* **DATASET EXCERPT**
※

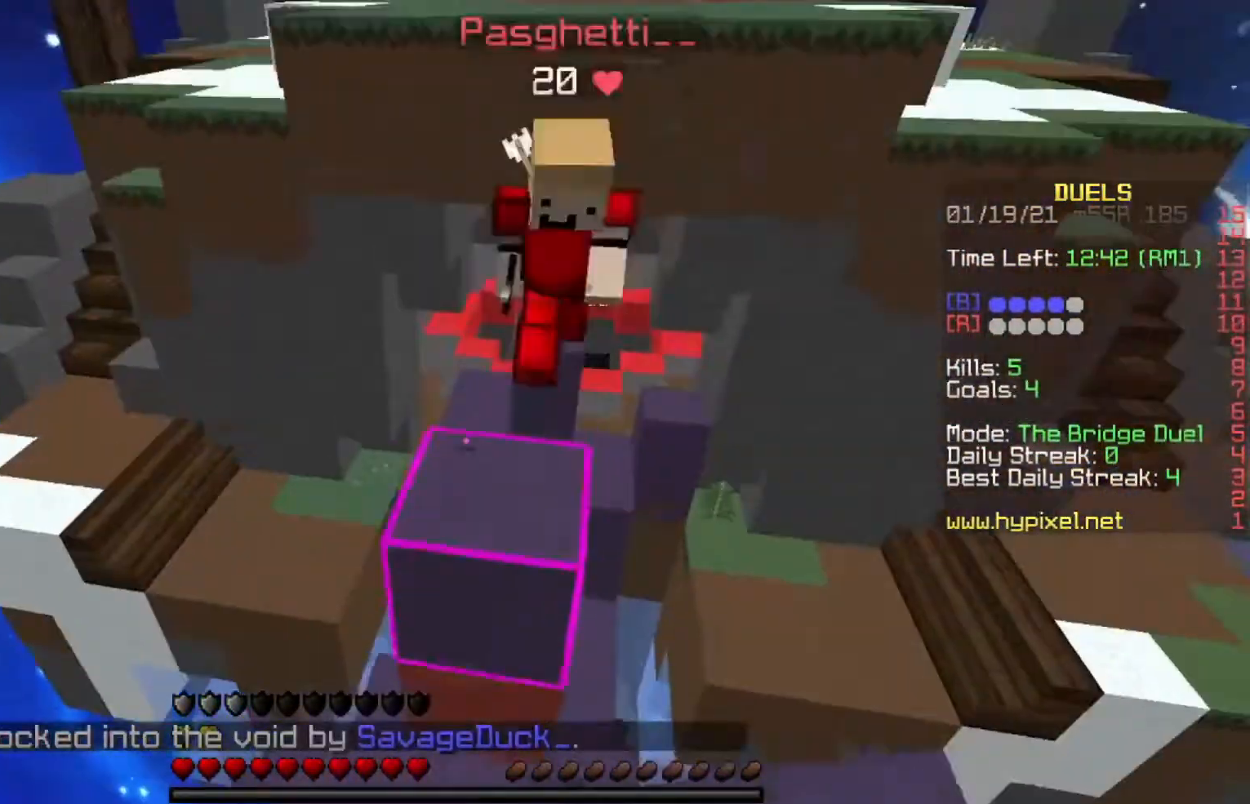
{"keys": ["space"], "events": []}
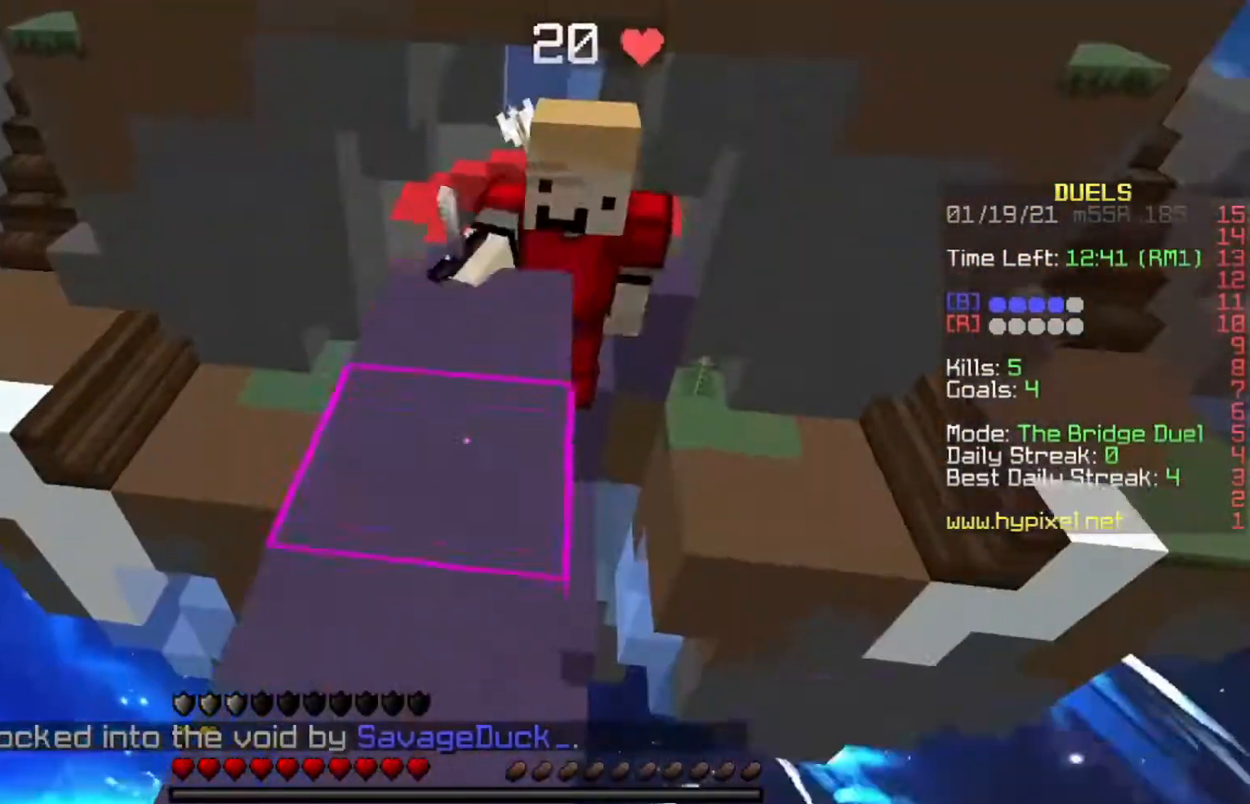
{"keys": ["space"], "events": []}
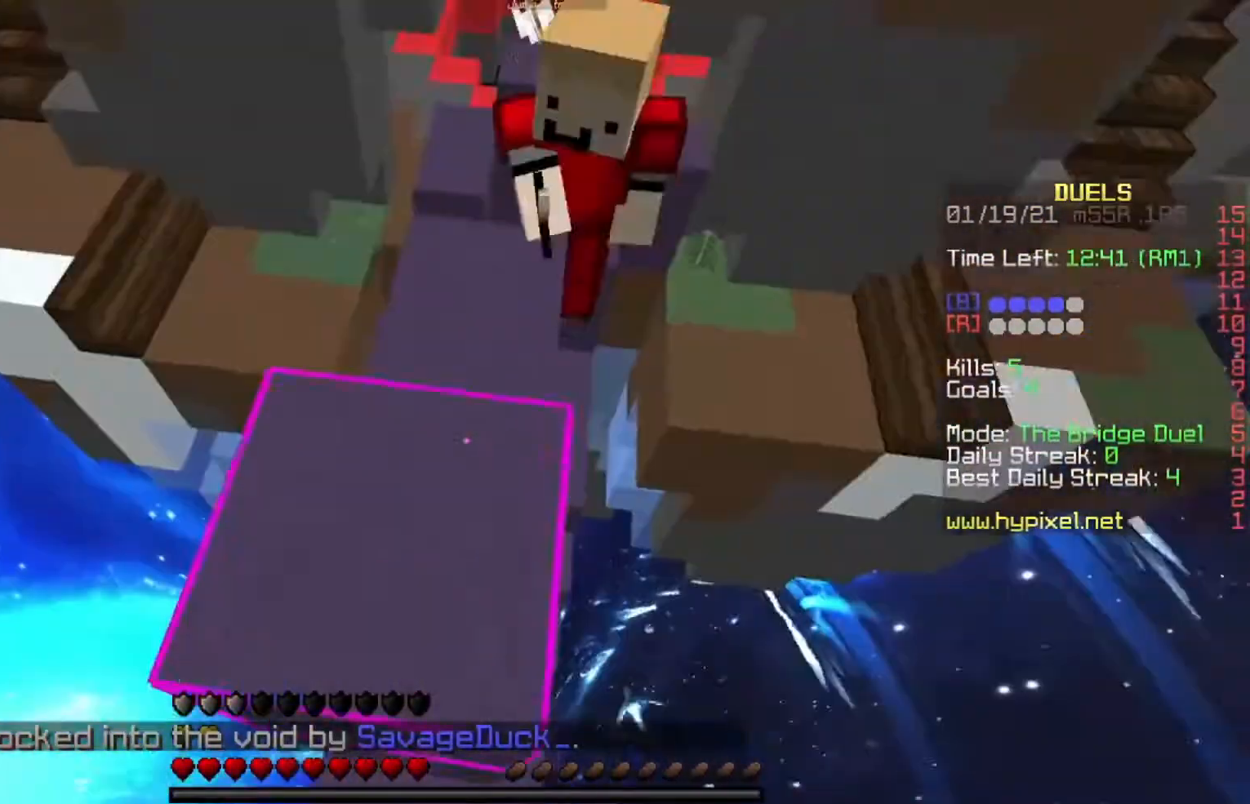
{"keys": ["space"], "events": []}
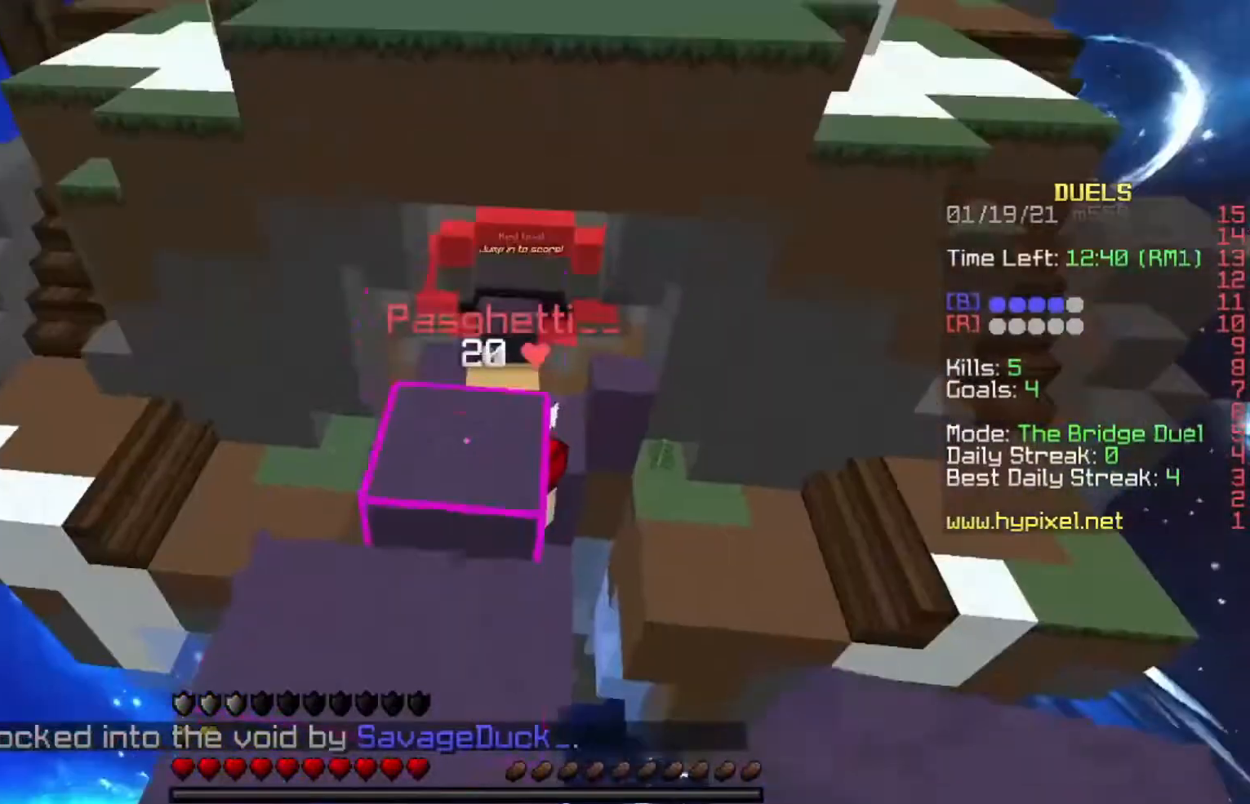
{"keys": ["w"], "events": [[434, "w", "down"], [467, "space", "up"]]}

※

* **DIRECTIONS**
Return each line of the material exactly as written; exclude the pictures.

* **RESULT OF THE TASK**
{"keys": ["space"], "events": []}
{"keys": ["space"], "events": []}
{"keys": ["space"], "events": []}
{"keys": ["w"], "events": [[434, "w", "down"], [467, "space", "up"]]}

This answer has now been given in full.